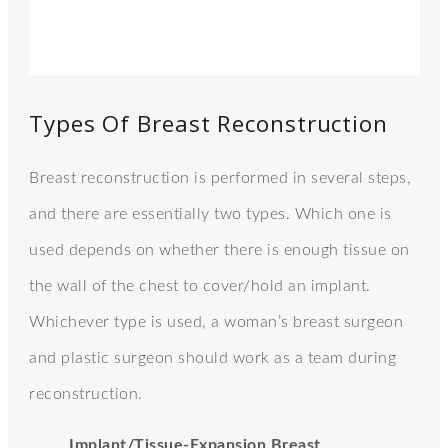
Types Of Breast Reconstruction
Breast reconstruction is performed in several steps,
and there are essentially two types. Which one is
used depends on whether there is enough tissue on
the wall of the chest to cover/hold an implant.
Whichever type is used, a woman’s breast surgeon
and plastic surgeon should work as a team during
reconstruction.
Implant/Tissue-Expansion Breast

*****

WHAT THE TASK REQUIRES ->
Could you output all of the records exactly, without their pictures?

OUTPUT BELOW ->
Types Of Breast Reconstruction
Breast reconstruction is performed in several steps,
and there are essentially two types. Which one is
used depends on whether there is enough tissue on
the wall of the chest to cover/hold an implant.
Whichever type is used, a woman’s breast surgeon
and plastic surgeon should work as a team during
reconstruction.
Implant/Tissue-Expansion Breast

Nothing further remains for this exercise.